▶ **The problem**: In your reply, write out the records exactly, each line intact.

▶ **Data for the task**:
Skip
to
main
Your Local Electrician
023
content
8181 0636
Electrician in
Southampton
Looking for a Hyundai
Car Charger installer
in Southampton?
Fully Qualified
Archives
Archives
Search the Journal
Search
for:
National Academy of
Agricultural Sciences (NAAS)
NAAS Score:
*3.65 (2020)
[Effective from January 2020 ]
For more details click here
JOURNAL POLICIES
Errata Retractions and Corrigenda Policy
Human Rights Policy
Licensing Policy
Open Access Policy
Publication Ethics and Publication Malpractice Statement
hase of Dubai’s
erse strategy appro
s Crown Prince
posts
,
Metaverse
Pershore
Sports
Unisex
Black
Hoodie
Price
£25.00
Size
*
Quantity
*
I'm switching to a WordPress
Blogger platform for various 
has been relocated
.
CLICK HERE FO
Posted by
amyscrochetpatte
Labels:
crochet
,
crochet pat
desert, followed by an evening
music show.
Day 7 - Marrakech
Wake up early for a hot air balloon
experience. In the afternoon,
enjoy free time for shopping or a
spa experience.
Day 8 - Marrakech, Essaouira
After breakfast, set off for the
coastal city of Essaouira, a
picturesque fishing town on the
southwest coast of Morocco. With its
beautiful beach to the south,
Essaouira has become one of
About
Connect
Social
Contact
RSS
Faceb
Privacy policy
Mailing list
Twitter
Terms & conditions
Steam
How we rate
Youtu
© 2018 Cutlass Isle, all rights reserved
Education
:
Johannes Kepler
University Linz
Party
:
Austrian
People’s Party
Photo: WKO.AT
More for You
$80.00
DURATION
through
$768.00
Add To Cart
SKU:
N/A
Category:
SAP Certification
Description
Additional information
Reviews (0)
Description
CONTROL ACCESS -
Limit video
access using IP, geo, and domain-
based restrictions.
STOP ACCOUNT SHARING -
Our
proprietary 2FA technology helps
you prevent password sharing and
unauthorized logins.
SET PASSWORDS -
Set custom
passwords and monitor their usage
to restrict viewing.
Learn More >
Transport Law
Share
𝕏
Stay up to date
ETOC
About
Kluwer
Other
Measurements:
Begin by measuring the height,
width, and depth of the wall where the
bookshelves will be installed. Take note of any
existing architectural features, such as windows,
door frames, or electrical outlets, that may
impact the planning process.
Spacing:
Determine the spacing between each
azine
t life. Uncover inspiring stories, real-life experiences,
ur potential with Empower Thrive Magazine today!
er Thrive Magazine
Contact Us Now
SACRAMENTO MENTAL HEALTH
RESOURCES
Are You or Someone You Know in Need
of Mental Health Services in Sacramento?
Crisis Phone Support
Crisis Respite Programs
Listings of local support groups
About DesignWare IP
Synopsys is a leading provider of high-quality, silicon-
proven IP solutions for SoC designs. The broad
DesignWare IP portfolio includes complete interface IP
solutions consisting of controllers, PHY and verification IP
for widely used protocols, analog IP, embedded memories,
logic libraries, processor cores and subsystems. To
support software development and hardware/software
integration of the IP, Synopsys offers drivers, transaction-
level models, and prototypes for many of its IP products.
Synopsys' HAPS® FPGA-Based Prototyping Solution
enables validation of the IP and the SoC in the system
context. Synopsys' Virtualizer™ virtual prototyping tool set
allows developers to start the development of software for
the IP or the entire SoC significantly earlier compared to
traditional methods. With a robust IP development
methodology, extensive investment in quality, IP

▶ **Answer to the problem**:
Skip
to
main
Your Local Electrician
023
content
8181 0636
Electrician in
Southampton
Looking for a Hyundai
Car Charger installer
in Southampton?
Fully Qualified
Archives
Archives
Search the Journal
Search
for:
National Academy of
Agricultural Sciences (NAAS)
NAAS Score:
*3.65 (2020)
[Effective from January 2020 ]
For more details click here
JOURNAL POLICIES
Errata Retractions and Corrigenda Policy
Human Rights Policy
Licensing Policy
Open Access Policy
Publication Ethics and Publication Malpractice Statement
hase of Dubai’s
erse strategy appro
s Crown Prince
posts
,
Metaverse
Pershore
Sports
Unisex
Black
Hoodie
Price
£25.00
Size
*
Quantity
*
I'm switching to a WordPress
Blogger platform for various 
has been relocated
.
CLICK HERE FO
Posted by
amyscrochetpatte
Labels:
crochet
,
crochet pat
desert, followed by an evening
music show.
Day 7 - Marrakech
Wake up early for a hot air balloon
experience. In the afternoon,
enjoy free time for shopping or a
spa experience.
Day 8 - Marrakech, Essaouira
After breakfast, set off for the
coastal city of Essaouira, a
picturesque fishing town on the
southwest coast of Morocco. With its
beautiful beach to the south,
Essaouira has become one of
About
Connect
Social
Contact
RSS
Faceb
Privacy policy
Mailing list
Twitter
Terms & conditions
Steam
How we rate
Youtu
© 2018 Cutlass Isle, all rights reserved
Education
:
Johannes Kepler
University Linz
Party
:
Austrian
People’s Party
Photo: WKO.AT
More for You
$80.00
DURATION
through
$768.00
Add To Cart
SKU:
N/A
Category:
SAP Certification
Description
Additional information
Reviews (0)
Description
CONTROL ACCESS -
Limit video
access using IP, geo, and domain-
based restrictions.
STOP ACCOUNT SHARING -
Our
proprietary 2FA technology helps
you prevent password sharing and
unauthorized logins.
SET PASSWORDS -
Set custom
passwords and monitor their usage
to restrict viewing.
Learn More >
Transport Law
Share
𝕏
Stay up to date
ETOC
About
Kluwer
Other
Measurements:
Begin by measuring the height,
width, and depth of the wall where the
bookshelves will be installed. Take note of any
existing architectural features, such as windows,
door frames, or electrical outlets, that may
impact the planning process.
Spacing:
Determine the spacing between each
azine
t life. Uncover inspiring stories, real-life experiences,
ur potential with Empower Thrive Magazine today!
er Thrive Magazine
Contact Us Now
SACRAMENTO MENTAL HEALTH
RESOURCES
Are You or Someone You Know in Need
of Mental Health Services in Sacramento?
Crisis Phone Support
Crisis Respite Programs
Listings of local support groups
About DesignWare IP
Synopsys is a leading provider of high-quality, silicon-
proven IP solutions for SoC designs. The broad
DesignWare IP portfolio includes complete interface IP
solutions consisting of controllers, PHY and verification IP
for widely used protocols, analog IP, embedded memories,
logic libraries, processor cores and subsystems. To
support software development and hardware/software
integration of the IP, Synopsys offers drivers, transaction-
level models, and prototypes for many of its IP products.
Synopsys' HAPS® FPGA-Based Prototyping Solution
enables validation of the IP and the SoC in the system
context. Synopsys' Virtualizer™ virtual prototyping tool set
allows developers to start the development of software for
the IP or the entire SoC significantly earlier compared to
traditional methods. With a robust IP development
methodology, extensive investment in quality, IP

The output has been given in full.